§ **TEXT TO READ**
◆ ◆ ◆ ◆ ◆ ◆ ◆

# Dado Blade: Freud vs Oshlun



## FaTToaD (Oct 19, 2009)

I finally decided to get myself a dado blade. Originally, I was set to get the Oshlun 8" because of the cost and great reviews. Unfortunately I missed out on the Rockler and Amazon sell a couple weeks back. However, when I went looking on Amazon this morning, the Oshlun SDS-0842 8" is ~$85. Still not terrible, but they have the Freud SD208 8" for ~$94! This may be a silly question, but is there any reason not to get the Freud? I'm assuming it is a much better set, but I wanted to know what the experts thought. Any suggestions or info would be greatly appreciated! Thanks.


----------



## syenefarmer (Dec 19, 2009)

I've no experience with the Oshlun however I've yet to be disappointed with any product that I've purchased that had the Freud name on it.


----------



## PaulJerome (Feb 4, 2010)

I own the Freud set you mention. Outstanding, and nice flat bottoms. I was fortunate enough to get one at Menards with all the shims for $60 back in January.


----------



## lilredweldingrod (Nov 23, 2009)

David, I have the Oshlun set and like them. If you would like to try my set first, you are welcome to. I have to agree with syenefarmer about Freud products. Rand


----------



## dbhost (Jul 20, 2009)

If you have a 1.5HP saw, you might consider a 6" Dado set to reduce the load on the motor. Just a thought…


----------



## FaTToaD (Oct 19, 2009)

I have a Rigid TS3650 with 1.5 HP motor, I've been debating for weeks now whether I should get the 6" or 8". I plan on building a nice cross cut sled to help with making tenons, so I was a bit concerned about the depth of the 6", does anyone know wha the max cut hieght of a 6" set is?

◆ ◆ ◆ ◆ ◆ ◆ ◆

§ **RECORDED INFORMATION**
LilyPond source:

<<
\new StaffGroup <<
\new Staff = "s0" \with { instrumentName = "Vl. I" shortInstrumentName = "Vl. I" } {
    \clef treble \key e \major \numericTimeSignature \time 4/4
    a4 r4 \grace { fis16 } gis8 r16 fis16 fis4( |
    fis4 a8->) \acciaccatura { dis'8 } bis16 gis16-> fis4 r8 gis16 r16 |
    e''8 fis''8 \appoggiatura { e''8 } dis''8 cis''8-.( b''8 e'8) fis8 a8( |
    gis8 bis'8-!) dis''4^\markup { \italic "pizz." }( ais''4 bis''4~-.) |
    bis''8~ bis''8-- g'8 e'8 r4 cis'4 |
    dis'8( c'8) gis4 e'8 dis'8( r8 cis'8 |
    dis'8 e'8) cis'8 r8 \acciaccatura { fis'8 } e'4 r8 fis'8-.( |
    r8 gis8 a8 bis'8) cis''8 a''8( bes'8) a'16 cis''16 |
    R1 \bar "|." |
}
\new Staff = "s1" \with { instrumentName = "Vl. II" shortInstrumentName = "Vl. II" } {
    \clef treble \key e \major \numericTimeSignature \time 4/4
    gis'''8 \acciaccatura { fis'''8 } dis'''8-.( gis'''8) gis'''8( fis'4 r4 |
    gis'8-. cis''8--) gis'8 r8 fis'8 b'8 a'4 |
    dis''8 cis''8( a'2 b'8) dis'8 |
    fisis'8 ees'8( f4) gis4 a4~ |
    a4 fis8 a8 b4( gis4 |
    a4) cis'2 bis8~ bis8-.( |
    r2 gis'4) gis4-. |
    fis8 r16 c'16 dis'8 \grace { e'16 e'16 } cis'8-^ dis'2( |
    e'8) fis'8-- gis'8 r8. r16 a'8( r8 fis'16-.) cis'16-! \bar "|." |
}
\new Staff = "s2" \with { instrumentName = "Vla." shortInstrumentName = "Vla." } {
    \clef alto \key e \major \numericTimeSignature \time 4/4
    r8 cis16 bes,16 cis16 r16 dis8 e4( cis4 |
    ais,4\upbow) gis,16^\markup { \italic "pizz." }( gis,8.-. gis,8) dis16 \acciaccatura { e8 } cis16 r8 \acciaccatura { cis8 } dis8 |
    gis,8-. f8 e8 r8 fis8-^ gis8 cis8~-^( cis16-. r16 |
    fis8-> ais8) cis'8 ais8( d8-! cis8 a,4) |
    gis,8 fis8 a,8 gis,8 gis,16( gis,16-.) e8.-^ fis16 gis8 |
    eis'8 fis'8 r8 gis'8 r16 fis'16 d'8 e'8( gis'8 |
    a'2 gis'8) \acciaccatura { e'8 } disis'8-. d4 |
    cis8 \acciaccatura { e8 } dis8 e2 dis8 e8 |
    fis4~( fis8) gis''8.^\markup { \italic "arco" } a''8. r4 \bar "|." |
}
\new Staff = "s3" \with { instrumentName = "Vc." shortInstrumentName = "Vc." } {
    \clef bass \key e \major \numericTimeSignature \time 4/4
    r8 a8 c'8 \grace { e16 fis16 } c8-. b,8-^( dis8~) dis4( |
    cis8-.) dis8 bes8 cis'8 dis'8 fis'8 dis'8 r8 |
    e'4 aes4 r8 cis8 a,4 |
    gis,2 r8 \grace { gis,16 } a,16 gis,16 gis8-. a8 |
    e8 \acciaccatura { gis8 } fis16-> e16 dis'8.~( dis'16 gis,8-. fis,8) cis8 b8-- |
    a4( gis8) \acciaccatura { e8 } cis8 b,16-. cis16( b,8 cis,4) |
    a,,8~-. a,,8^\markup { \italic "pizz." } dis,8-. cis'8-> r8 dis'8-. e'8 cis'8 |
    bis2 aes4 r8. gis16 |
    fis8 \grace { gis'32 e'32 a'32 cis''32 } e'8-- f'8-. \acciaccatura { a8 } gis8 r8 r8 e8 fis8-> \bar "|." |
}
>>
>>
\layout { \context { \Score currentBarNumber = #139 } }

◆ ◆ ◆ ◆ ◆ ◆ ◆

§ **INSTRUCTION A**
Give every distinct username that heads a post in the dado blade thread, each listed once.
§ **INSTRUCTION B**
Write the next post in the dado blade thread, carrying on from its final message.

§ **WRITTEN RESPONSE A**
FaTToaD, syenefarmer, PaulJerome, lilredweldingrod, dbhost

§ **WRITTEN RESPONSE B**
----------



## JBfromMN (Oct 19, 2010)

I too have the Ridgid TS3650 and the 1.5 HP motor. I know there are those that say that the motor is a little underpowered to handle the 8" set. From personal experiece I do not find that to be true. I have the 8" Freud set and have had NO issues at all. Keep in mind that most of what I have done has been case work, so cutting into just plywood. I did do one project that required 1/2" wide 1/4" deep dados into rock maple, but stilll did not have an issue. The saw is just wired to 110VAC as I do not have a 220VAC line run to my garage/shop, so the underpower issue that some people warn about does not apply to the TS3650 IMHO.

So all that being said, go with the Freud, you will not be disappointed!!


----------



## botanist (Sep 17, 2008)

Freud is a great brand and you won't go wrong by it. The big difference between the two sets is that the Oshlun dado set has a chipper designed to work with undersized plywood. In order to get the same thing with a Freud dado, you'd have to lay out a lot more money.


----------



## TopamaxSurvivor (May 2, 2008)

I have decided on 8 for those reasons of depth. Now, which one?? ;-))


----------



## FaTToaD (Oct 19, 2009)

JBFromMN

That's good to hear, I have my TS3650 wired at 110VAC as well. I would mostly use for the dado would be case work and box joints, maybe some tenons some day when I get the courage to try them.

botanist

So the Freud doesn't have chippers for undersize plwyood? That's kind of disappointing, but good to know.


----------



## JBfromMN (Oct 19, 2010)

Botanist, the $94 set from Freud is most likely the same set I have. About the same I paid for it. It comes with shims for doing all of the odd sizes of plywood. No extra outlay of money is required.


----------



## traupmann (Oct 8, 2010)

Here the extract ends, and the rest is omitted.